It was a damp day when I visited Rosebank’s African Craft Market. The sun was shining wetly through the clouds and the smell of decaying leaves rose pungently from the humid gutters as I approached my destination. Established in 2001, the market is glued to the flank of Rosebank Mall and is imbued with a suitably ethnic feel. I was struck by the earthy smell of the place. Not an offensive scent by any means, yet strangely appropriate in a place crammed with all things African.
The market is spread out over two levels. The bottom level is, if you’ll pardon the pun, much more down to earth, whereas the top level is somewhat more commercialized and quieter. At any rate you won’t be invited to participate in any impromptu drumming lessons as I was downstairs.
The stalls offer a veritable plethora of objects for sale: ubiquitous painted ostrich eggs, ivory utensils, beaded brick-a-brac, baskets, jewellery, soapstone chess sets, shields, pencil holders, ashtrays, miniature drums, Ndebele dolls, rare Lesotho mohair , wooden giraffes, tribal masks, bronzes, whimsical statuettes, t-shirts, caps, belts, hats, shoes, wildlife effigies of every kind…the list goes on. Suffice to say if you want a specific African curio, chances are you’ll find it here.
I was amused when one of the stalls hiccupped a particularly enthusiastic stall owner named Sammy, who was adamant about how completely unique his carved ebony candlestick holders were. Strangely enough I was struck by their ‘uniqueness’ again just two stalls later.
The upshot is that although there is the inevitable product parity and kitsch memorabilia (you won’t have to go far to find a Mandela embossed something or other) there are also plenty of products which are truly unique. For example, where else could you find an intricately carved door all the way from the Ivory Coast?
Practically everyone at the market is entrepreneurial to some extent. Many of those whom I spoke to were self-taught, produced the crafts themselves, or sourced them independently from as far afield as Egypt and the Congo. Numerous individuals busied themselves creating pieces as I browsed. The inventiveness and resourcefulness behind the crafts was also apparent. All manner of materials have been used to create products which are either decorative or functional or both.
Generally speaking, the products sold at the market are of a very good quality and are reasonably priced. It is advisable, however, to shop around and compare as some prices have been escalated to cater to the foreign tourist market. The majority of the vendors are friendly and willing to haggle and it’s well worth it as there are good bargains to be had.
Should you find yourself peckish while browsing the stalls, you won’t have to go far for a good meal as there are a number of eateries in the immediate area.

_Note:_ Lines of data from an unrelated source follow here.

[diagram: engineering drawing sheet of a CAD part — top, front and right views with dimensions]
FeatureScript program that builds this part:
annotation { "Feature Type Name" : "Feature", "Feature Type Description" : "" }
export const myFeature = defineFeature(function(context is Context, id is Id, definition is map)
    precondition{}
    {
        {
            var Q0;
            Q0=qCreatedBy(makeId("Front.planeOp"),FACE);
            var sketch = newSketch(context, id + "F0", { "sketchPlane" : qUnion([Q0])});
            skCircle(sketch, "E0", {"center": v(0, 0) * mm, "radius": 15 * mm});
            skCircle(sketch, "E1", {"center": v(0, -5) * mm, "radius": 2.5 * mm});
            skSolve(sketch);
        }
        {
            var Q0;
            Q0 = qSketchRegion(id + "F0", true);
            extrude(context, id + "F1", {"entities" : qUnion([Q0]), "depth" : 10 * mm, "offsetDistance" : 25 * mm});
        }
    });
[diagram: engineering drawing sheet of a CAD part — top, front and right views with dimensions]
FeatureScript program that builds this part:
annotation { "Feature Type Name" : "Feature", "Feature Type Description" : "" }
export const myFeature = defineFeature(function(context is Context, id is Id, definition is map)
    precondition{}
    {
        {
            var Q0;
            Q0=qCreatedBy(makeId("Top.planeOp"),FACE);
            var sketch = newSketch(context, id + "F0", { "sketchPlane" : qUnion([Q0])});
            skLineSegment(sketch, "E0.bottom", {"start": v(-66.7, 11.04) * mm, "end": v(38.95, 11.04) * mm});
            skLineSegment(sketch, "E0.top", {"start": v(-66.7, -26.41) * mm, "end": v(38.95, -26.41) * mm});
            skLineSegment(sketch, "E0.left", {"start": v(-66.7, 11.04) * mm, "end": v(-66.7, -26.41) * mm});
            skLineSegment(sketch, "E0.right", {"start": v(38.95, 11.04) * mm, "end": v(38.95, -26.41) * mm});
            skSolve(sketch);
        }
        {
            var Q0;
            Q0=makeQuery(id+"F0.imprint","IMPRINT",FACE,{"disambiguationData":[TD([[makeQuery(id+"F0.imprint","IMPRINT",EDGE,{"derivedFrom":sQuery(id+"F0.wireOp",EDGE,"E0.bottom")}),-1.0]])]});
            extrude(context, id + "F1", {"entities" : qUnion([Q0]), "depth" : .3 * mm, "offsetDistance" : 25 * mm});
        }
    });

If you feel like a seriously monster shop, rather wait until Sunday to visit as this is when the adjacent B&B Rooftop Market also sets up shop. Over 600 stalls convene on the day to sell quality clothing, ceramics, arts and crafts, furniture and jewellery as well as an array of culinary delights. Voted as Joburg's premier market for many years running, the Rooftop Market is a paradise for shoppers of all creeds.